INFORMATION GIVEN Start Marker
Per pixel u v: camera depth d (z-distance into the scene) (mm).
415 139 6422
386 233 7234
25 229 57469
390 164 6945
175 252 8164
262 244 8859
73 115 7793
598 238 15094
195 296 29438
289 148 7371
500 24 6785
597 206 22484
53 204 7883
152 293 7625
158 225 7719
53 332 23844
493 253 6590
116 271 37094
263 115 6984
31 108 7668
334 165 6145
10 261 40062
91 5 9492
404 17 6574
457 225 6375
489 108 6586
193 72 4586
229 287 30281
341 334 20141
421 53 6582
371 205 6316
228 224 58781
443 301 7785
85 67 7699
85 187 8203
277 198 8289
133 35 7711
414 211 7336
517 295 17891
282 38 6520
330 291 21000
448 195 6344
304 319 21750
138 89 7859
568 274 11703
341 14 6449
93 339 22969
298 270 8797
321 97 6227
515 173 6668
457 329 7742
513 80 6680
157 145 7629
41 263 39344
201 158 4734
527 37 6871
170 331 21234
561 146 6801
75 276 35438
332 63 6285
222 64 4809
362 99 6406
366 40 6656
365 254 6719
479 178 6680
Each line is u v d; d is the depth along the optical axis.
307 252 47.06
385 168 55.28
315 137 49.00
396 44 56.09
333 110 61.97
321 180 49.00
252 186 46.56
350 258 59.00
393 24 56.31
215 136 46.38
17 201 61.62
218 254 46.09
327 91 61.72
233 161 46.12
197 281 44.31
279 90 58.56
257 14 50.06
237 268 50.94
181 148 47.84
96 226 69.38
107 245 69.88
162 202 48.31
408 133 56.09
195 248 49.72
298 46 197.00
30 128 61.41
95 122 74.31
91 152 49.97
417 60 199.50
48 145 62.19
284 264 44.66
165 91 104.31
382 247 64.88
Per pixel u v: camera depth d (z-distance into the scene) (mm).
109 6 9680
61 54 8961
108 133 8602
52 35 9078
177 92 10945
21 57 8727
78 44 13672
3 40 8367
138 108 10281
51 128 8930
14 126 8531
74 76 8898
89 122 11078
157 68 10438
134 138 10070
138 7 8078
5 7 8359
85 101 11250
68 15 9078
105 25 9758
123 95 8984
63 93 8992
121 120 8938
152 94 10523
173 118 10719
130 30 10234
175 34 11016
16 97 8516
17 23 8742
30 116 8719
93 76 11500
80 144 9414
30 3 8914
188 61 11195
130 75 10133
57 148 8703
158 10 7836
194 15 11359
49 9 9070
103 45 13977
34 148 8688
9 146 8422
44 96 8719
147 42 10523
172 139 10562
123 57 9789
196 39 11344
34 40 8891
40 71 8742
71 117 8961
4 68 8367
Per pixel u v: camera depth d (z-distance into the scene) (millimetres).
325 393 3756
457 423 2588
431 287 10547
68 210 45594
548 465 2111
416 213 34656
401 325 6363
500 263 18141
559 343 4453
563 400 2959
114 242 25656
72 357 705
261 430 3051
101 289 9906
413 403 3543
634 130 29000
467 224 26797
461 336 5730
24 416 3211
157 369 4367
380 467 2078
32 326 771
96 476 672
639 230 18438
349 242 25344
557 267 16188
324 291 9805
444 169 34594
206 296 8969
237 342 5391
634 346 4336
INFORMATION GIVEN End Marker
Return all of the data above verbatim.

Per pixel u v: camera depth d (z-distance into the scene) (mm).
415 139 6422
386 233 7234
25 229 57469
390 164 6945
175 252 8164
262 244 8859
73 115 7793
598 238 15094
195 296 29438
289 148 7371
500 24 6785
597 206 22484
53 204 7883
152 293 7625
158 225 7719
53 332 23844
493 253 6590
116 271 37094
263 115 6984
31 108 7668
334 165 6145
10 261 40062
91 5 9492
404 17 6574
457 225 6375
489 108 6586
193 72 4586
229 287 30281
341 334 20141
421 53 6582
371 205 6316
228 224 58781
443 301 7785
85 67 7699
85 187 8203
277 198 8289
133 35 7711
414 211 7336
517 295 17891
282 38 6520
330 291 21000
448 195 6344
304 319 21750
138 89 7859
568 274 11703
341 14 6449
93 339 22969
298 270 8797
321 97 6227
515 173 6668
457 329 7742
513 80 6680
157 145 7629
41 263 39344
201 158 4734
527 37 6871
170 331 21234
561 146 6801
75 276 35438
332 63 6285
222 64 4809
362 99 6406
366 40 6656
365 254 6719
479 178 6680
Each line is u v d; d is the depth along the optical axis.
307 252 47.06
385 168 55.28
315 137 49.00
396 44 56.09
333 110 61.97
321 180 49.00
252 186 46.56
350 258 59.00
393 24 56.31
215 136 46.38
17 201 61.62
218 254 46.09
327 91 61.72
233 161 46.12
197 281 44.31
279 90 58.56
257 14 50.06
237 268 50.94
181 148 47.84
96 226 69.38
107 245 69.88
162 202 48.31
408 133 56.09
195 248 49.72
298 46 197.00
30 128 61.41
95 122 74.31
91 152 49.97
417 60 199.50
48 145 62.19
284 264 44.66
165 91 104.31
382 247 64.88
Per pixel u v: camera depth d (z-distance into the scene) (mm).
109 6 9680
61 54 8961
108 133 8602
52 35 9078
177 92 10945
21 57 8727
78 44 13672
3 40 8367
138 108 10281
51 128 8930
14 126 8531
74 76 8898
89 122 11078
157 68 10438
134 138 10070
138 7 8078
5 7 8359
85 101 11250
68 15 9078
105 25 9758
123 95 8984
63 93 8992
121 120 8938
152 94 10523
173 118 10719
130 30 10234
175 34 11016
16 97 8516
17 23 8742
30 116 8719
93 76 11500
80 144 9414
30 3 8914
188 61 11195
130 75 10133
57 148 8703
158 10 7836
194 15 11359
49 9 9070
103 45 13977
34 148 8688
9 146 8422
44 96 8719
147 42 10523
172 139 10562
123 57 9789
196 39 11344
34 40 8891
40 71 8742
71 117 8961
4 68 8367
Per pixel u v: camera depth d (z-distance into the scene) (millimetres).
325 393 3756
457 423 2588
431 287 10547
68 210 45594
548 465 2111
416 213 34656
401 325 6363
500 263 18141
559 343 4453
563 400 2959
114 242 25656
72 357 705
261 430 3051
101 289 9906
413 403 3543
634 130 29000
467 224 26797
461 336 5730
24 416 3211
157 369 4367
380 467 2078
32 326 771
96 476 672
639 230 18438
349 242 25344
557 267 16188
324 291 9805
444 169 34594
206 296 8969
237 342 5391
634 346 4336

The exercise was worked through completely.